Treść polecenia 1: Streść w dwóch zdaniach artykuł o Nilu i Amazonce.
Treść polecenia 2: Zmień fragment artykułu o Nilu i Amazonce, który zaczyna się od „Na świecie przyjęło”, a kończy na „Ziemi systemem odwadniającym.”. Przepisz go w całości, zastępując „Specjaliści” wyrazem „Badacze”.
Treść polecenia 3: Dopisz ciąg dalszy artykułu o Nilu i Amazonce, zaczynając po jego ostatnim zdaniu.

Rozstrzygną odwieczny dylemat? Nowa ekspedycja wyruszy do źródeł Amazonki

Wciąż tli się debata dotycząca tego, która rzeka jest najdłuższa na świecie. Aby rozstrzygnąć raz na zawsze ten dylemat, grupa naukowców chce wyruszyć w nową niebezpieczną ekspedycję do źródeł Amazonki. Czy im się uda?

Czy Amazonka zostanie oficjalnie najdłuższą rzeką na świecie? (zdjęcie ilustracyjne)
Czy Amazonka zostanie oficjalnie najdłuższą rzeką na świecie? (zdjęcie ilustracyjne)altitudevisual123RF/PICSEL
partner merytoryczny
banner programu czyste powietrze

Na świecie przyjęło się, że to Nil jest najdłuższą rzeką na Ziemi. Jednakże co najmniej od 20 lat naukowcy prześcigają się w badaniach dotyczących długości zarówno Nilu, jak i Amazonki. Specjaliści co kilka lat publikują nowe wyniki, które zamiennie ogłaszają, że albo jedna, albo druga rzeka jest najdłuższa.

Jak podaje Encyklopedia Britannica, miano najdłuższej rzeki na świecie posiada Nil, z kolei ostateczna długość  Amazonki "pozostaje otwarta na interpretację i dalszą debatę". Mimo to rzeka z Ameryki Południowej pod względem wielkości przepływu i powierzchni dorzecza jest największym na Ziemi systemem odwadniającym.

[Wpisy zbioru danych]
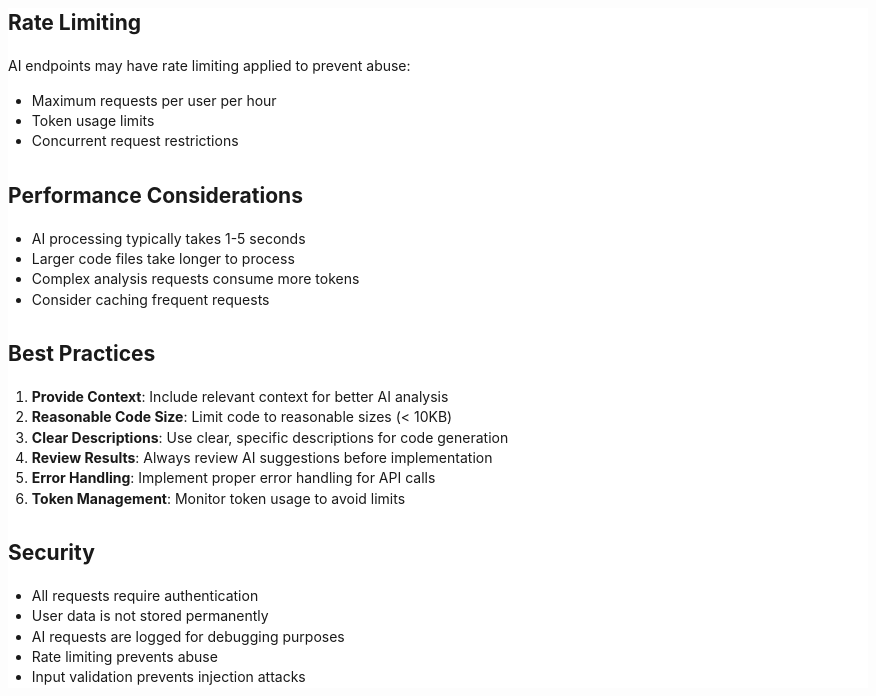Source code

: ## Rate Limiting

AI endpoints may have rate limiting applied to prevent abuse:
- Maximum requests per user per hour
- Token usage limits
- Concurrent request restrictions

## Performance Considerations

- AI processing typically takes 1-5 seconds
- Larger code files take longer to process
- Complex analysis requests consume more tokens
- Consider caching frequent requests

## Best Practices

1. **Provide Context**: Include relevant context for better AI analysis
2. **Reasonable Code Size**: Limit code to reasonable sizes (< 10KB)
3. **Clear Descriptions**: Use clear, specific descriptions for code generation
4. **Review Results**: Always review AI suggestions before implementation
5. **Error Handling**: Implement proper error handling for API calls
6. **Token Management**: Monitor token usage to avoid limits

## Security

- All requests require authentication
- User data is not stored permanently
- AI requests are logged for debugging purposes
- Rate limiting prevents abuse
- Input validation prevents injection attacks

Miejsce na odpowiedź 1: Od co najmniej 20 lat naukowcy spierają się, czy najdłuższą rzeką świata jest Nil, czy Amazonka, i co kilka lat ogłaszają wyniki wskazujące na przemian jedną albo drugą, a nowa ekspedycja do źródeł Amazonki ma ten spór rozstrzygnąć. Według Encyklopedii Britannica najdłuższą rzeką jest Nil, a długość Amazonki pozostaje otwarta na dalszą debatę, choć Amazonka jest największym na Ziemi systemem odwadniającym pod względem przepływu i powierzchni dorzecza.

Miejsce na odpowiedź 2:
Na świecie przyjęło się, że to Nil jest najdłuższą rzeką na Ziemi. Jednakże co najmniej od 20 lat naukowcy prześcigają się w badaniach dotyczących długości zarówno Nilu, jak i Amazonki. Badacze co kilka lat publikują nowe wyniki, które zamiennie ogłaszają, że albo jedna, albo druga rzeka jest najdłuższa.

Jak podaje Encyklopedia Britannica, miano najdłuższej rzeki na świecie posiada Nil, z kolei ostateczna długość  Amazonki "pozostaje otwarta na interpretację i dalszą debatę". Mimo to rzeka z Ameryki Południowej pod względem wielkości przepływu i powierzchni dorzecza jest największym na Ziemi systemem odwadniającym.

Miejsce na odpowiedź 3:
Nowa ekspedycja wyruszy do źródeł Amazonki

Jak donosi CNN, nowa wyprawa ma trwać aż pięć miesięcy i ma się rozpocząć w kwietniu 2024 roku. Naukowcy chcą przemierzyć całą długość Amazonki, by udowodnić, że to właśnie ona zasługuje na miano najdłuższej rzeki na świecie. W badaniach specjaliści chcą wykorzystać najnowocześniejszą technologię satelitarną.

Badacze podają, że spór o długość Amazonki dotyczy kwestii jej źródeł. Do tej pory uznaje się, że źródeł Amazonki należy doszukiwać się w rzece Apurimac. Jednakże jeden z naukowców, James Contos stwierdził, że analizując trasy raftingu w południowym Peru, odkrył bardziej odległe źródło, tj. rzekę Mantaro. Miało to miejsce w 2014 roku.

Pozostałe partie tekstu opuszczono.